Chief Prosecutor Serge Brammertz is currently on a five-day official mission to Rwanda, a trip which will see him in Kigali from 24 to 28 July 2023.
The Chief Prosecutor’s mission to Rwanda follows the arrest of Fulgence Kayishema on 24 May in Paarl, South Africa.
Brammertz is the Chief Prosecutor of the International Residual Mechanism for Criminal Tribunals.
His itinerary includes the planned visit to the Nyange Parish Genocide Memorial.
At the Parish Genocide Memorial he is expected to meet with survivors and victims and local dignitaries.
Afterwards the Prosecutor will be meeting with the IBUKA representatives in Kigali.
Ibuka was formed to be an organization of national and international reference in issues of genocide prevention, preservation of genocide, memory and fight against any kind of genocide ideology.
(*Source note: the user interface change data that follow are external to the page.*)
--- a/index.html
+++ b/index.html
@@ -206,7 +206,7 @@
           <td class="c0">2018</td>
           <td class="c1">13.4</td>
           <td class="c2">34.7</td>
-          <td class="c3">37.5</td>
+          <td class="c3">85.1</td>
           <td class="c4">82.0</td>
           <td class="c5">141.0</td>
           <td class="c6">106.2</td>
According to an official statement from the Mechanism in Arusha, these meetings will be an opportunity for the Prosecutor to brief victims and survivors on the arrest of Kayishema and his future trial.
They will also discuss the ongoing Felician Kabuga case, and the Office of the Prosecutor’s continued efforts to support more accountability for crimes committed during the 1994 Genocide against the Tutsi in Rwanda.
The Chief Prosecutor gets to meet with Rwandan officials, including the Minister of Justice, Dr. Emmanuel Ugirashebuja, the Minister of National Unity and Civic Engagement, Dr Jean-Damascène Bizimana, the Prosecutor General Aimable Havugiyaremye and the Inspector General of Police, Deputy Commissioner General Felix Namuhoranye.
The topics of discussions will include the continued strong cooperation between the Office of the Prosecutor and the Government of Rwanda.
The United Nations Security Council created the Mechanism on 22 December 2010 as a “small, temporary and efficient structure.”
The Mechanism started operating on 1 July 2012 in Arusha, United Republic of Tanzania, and on 1 July 2013 in The Hague, the Netherlands.
The Arusha branch inherited functions from the ICTR, and the Hague branch from the ICTY.
During the initial years of the Mechanism’s existence, it operated in parallel with the ICTR and the ICTY.
Following the closure of the ICTR (on 31 December 2015) and the ICTY (on 31 December 2017), the Mechanism continued to operate as a stand-alone institution.